::: Entries
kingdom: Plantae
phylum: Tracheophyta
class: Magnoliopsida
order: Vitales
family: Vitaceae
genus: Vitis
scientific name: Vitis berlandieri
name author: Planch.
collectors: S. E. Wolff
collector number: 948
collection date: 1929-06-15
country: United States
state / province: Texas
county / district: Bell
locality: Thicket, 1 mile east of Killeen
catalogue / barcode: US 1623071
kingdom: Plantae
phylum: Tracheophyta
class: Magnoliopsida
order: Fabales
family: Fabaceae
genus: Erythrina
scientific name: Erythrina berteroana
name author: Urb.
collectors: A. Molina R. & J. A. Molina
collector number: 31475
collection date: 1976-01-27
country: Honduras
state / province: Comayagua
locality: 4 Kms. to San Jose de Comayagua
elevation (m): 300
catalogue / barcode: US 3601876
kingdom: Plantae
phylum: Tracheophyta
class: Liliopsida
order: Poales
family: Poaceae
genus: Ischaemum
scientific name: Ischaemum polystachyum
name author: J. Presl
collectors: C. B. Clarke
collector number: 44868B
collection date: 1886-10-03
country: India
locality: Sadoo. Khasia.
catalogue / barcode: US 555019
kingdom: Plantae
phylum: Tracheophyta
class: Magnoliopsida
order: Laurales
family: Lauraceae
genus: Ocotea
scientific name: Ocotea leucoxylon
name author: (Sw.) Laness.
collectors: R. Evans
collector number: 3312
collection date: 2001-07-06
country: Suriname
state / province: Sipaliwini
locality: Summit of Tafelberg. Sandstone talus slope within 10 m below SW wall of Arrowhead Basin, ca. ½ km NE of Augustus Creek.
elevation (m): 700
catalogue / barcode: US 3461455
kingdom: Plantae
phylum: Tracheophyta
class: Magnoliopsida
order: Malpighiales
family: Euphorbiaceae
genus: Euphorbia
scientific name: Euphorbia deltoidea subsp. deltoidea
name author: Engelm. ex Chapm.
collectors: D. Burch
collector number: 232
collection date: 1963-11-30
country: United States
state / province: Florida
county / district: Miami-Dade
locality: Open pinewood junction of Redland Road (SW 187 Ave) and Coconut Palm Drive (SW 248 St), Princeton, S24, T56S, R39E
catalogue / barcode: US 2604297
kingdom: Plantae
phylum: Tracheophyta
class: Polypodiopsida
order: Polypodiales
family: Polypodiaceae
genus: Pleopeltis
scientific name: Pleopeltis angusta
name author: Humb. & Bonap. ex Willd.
::::::
> [Problem requirements]:
Collect every line from the listing above that contains the word "country".

> [Reply]:
country: United States
country: Honduras
country: India
country: Suriname
country: United States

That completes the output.